• [Page-level text extractions]:
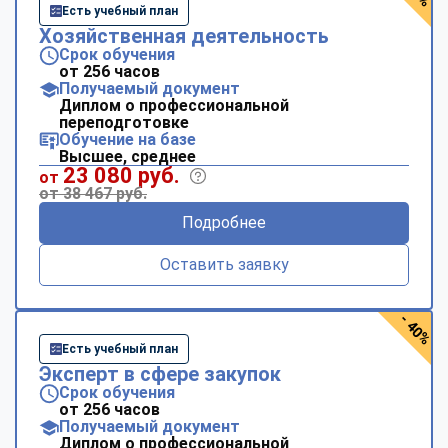
Есть учебный план
Хозяйственная деятельность
Срок обучения
от 256 часов
Получаемый документ
Диплом о профессиональной
переподготовке
Обучение на базе
Высшее, среднее
23 080 руб.
от
от 38 467 руб.
Подробнее
Оставить заявку
- 40%
Есть учебный план
Эксперт в сфере закупок
Срок обучения
от 256 часов
Получаемый документ
Диплом о профессиональной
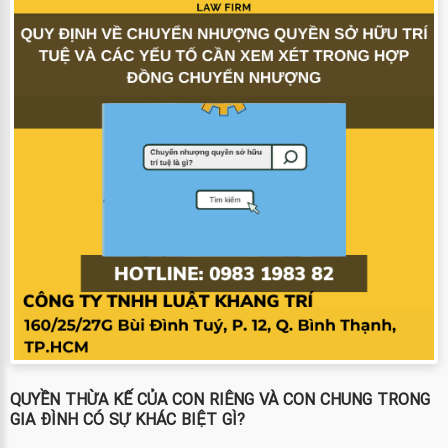
QUYỀN THỪA KẾ CỦA CON RIÊNG VÀ CON CHUNG TRONG
GIA ĐÌNH CÓ SỰ KHÁC BIỆT GÌ?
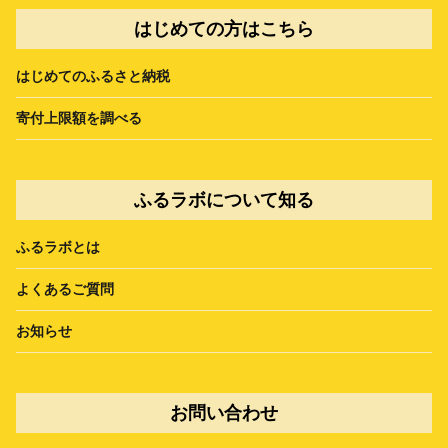
はじめての方はこちら
はじめてのふるさと納税
寄付上限額を調べる
ふるラボについて知る
ふるラボとは
よくあるご質問
お知らせ
お問い合わせ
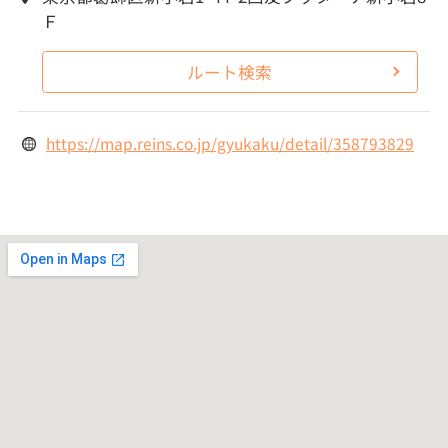
Ｆ
ルート検索
https://map.reins.co.jp/gyukaku/detail/358793829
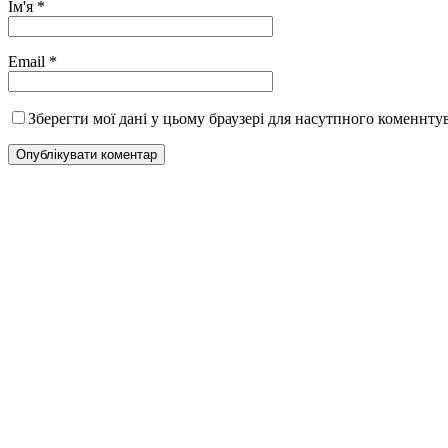
Ім'я
*
Email
*
Зберегти мої дані у цьому браузері для насутпного коменнту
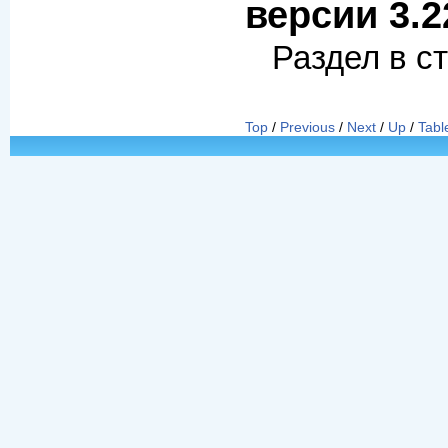
версии 3.2
Раздел в с
Top
/
Previous
/
Next
/
Up
/
Tabl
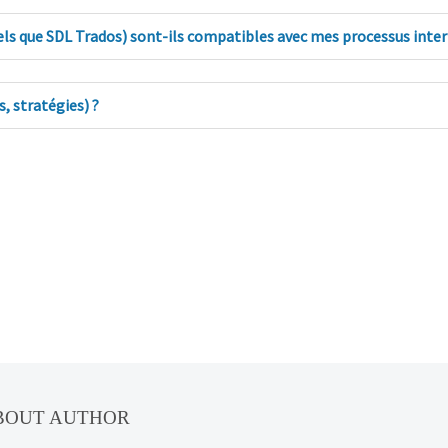
tels que SDL Trados) sont-ils compatibles avec mes processus inter
 stratégies) ?
ABOUT AUTHOR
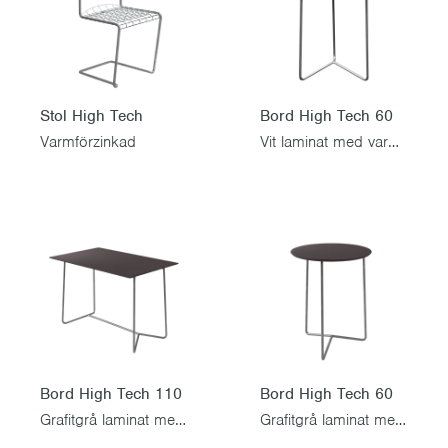
Stol High Tech
Bord High Tech 60
Varmförzinkad
Vit laminat med varmförzinkat stativ
Bord High Tech 110
Bord High Tech 60
Grafitgrå laminat med varmförzinkat stativ
Grafitgrå laminat med varmförzinkat stativ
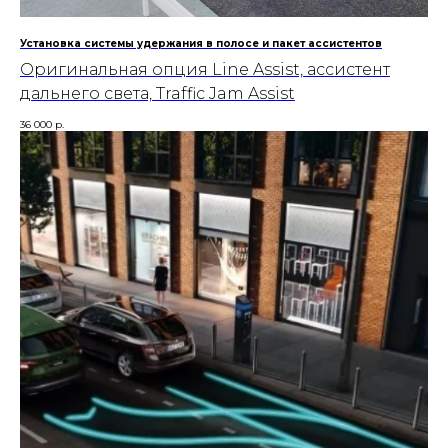
Установка системы удержания в полосе и пакет ассистентов
Оригинальная опция Line Assist, ассистент
дальнего света, Traffic Jam Assist
36 000
р.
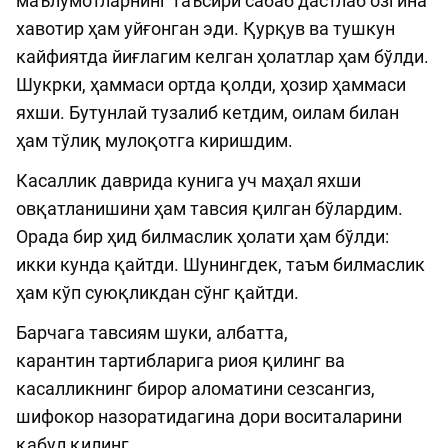
маълумотларнинг таъсири сабаб дастлаб озгина
хавотир ҳам уйғонган эди. Қурқув ва тушкун
кайфиятда йиғлагим келган ҳолатлар ҳам бўлди.
Шукрки, ҳаммаси ортда қолди, ҳозир ҳаммаси
яхши. Бутунлай тузалиб кетдим, оилам билан
ҳам тўлиқ мулоқотга киришдим.
Касаллик даврида кунига уч маҳал яхши
овқатланишини ҳам тавсия қилган бўлардим.
Орада бир ҳид билмаслик ҳолати ҳам бўлди:
икки кунда қайтди. Шунингдек, таъм билмаслик
ҳам кўп суюқликдан сўнг қайтди.
Барчага тавсиям шуки, албатта,
карантин тартибларига риоя қилинг ва
касалликнинг бирор аломатини сезсангиз,
шифокор назоратидагина дори воситаларини
қабул қилинг.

• [What the exercise asks]: Rewrite all of the data above with "Grafitgrå" swapped for "Svart" and everything else left unchanged. Leave out the pictures.

• [Reply]:
Есть учебный план
Хозяйственная деятельность
Срок обучения
от 256 часов
Получаемый документ
Диплом о профессиональной
переподготовке
Обучение на базе
Высшее, среднее
23 080 руб.
от
от 38 467 руб.
Подробнее
Оставить заявку
- 40%
Есть учебный план
Эксперт в сфере закупок
Срок обучения
от 256 часов
Получаемый документ
Диплом о профессиональной
QUYỀN THỪA KẾ CỦA CON RIÊNG VÀ CON CHUNG TRONG
GIA ĐÌNH CÓ SỰ KHÁC BIỆT GÌ?
はじめての方はこちら
はじめてのふるさと納税
寄付上限額を調べる
ふるラボについて知る
ふるラボとは
よくあるご質問
お知らせ
お問い合わせ
Ｆ
ルート検索
https://map.reins.co.jp/gyukaku/detail/358793829
Ім'я
*
Email
*
Зберегти мої дані у цьому браузері для насутпного коменнту
версии 3.2
Раздел в с
Top
/
Previous
/
Next
/
Up
/
Tabl
tels que SDL Trados) sont-ils compatibles avec mes processus inter
 stratégies) ?
ABOUT AUTHOR
Stol High Tech
Bord High Tech 60
Varmförzinkad
Vit laminat med varmförzinkat stativ
Bord High Tech 110
Bord High Tech 60
Svart laminat med varmförzinkat stativ
Svart laminat med varmförzinkat stativ
Установка системы удержания в полосе и пакет ассистентов
Оригинальная опция Line Assist, ассистент
дальнего света, Traffic Jam Assist
36 000
р.
маълумотларнинг таъсири сабаб дастлаб озгина
хавотир ҳам уйғонган эди. Қурқув ва тушкун
кайфиятда йиғлагим келган ҳолатлар ҳам бўлди.
Шукрки, ҳаммаси ортда қолди, ҳозир ҳаммаси
яхши. Бутунлай тузалиб кетдим, оилам билан
ҳам тўлиқ мулоқотга киришдим.
Касаллик даврида кунига уч маҳал яхши
овқатланишини ҳам тавсия қилган бўлардим.
Орада бир ҳид билмаслик ҳолати ҳам бўлди:
икки кунда қайтди. Шунингдек, таъм билмаслик
ҳам кўп суюқликдан сўнг қайтди.
Барчага тавсиям шуки, албатта,
карантин тартибларига риоя қилинг ва
касалликнинг бирор аломатини сезсангиз,
шифокор назоратидагина дори воситаларини
қабул қилинг.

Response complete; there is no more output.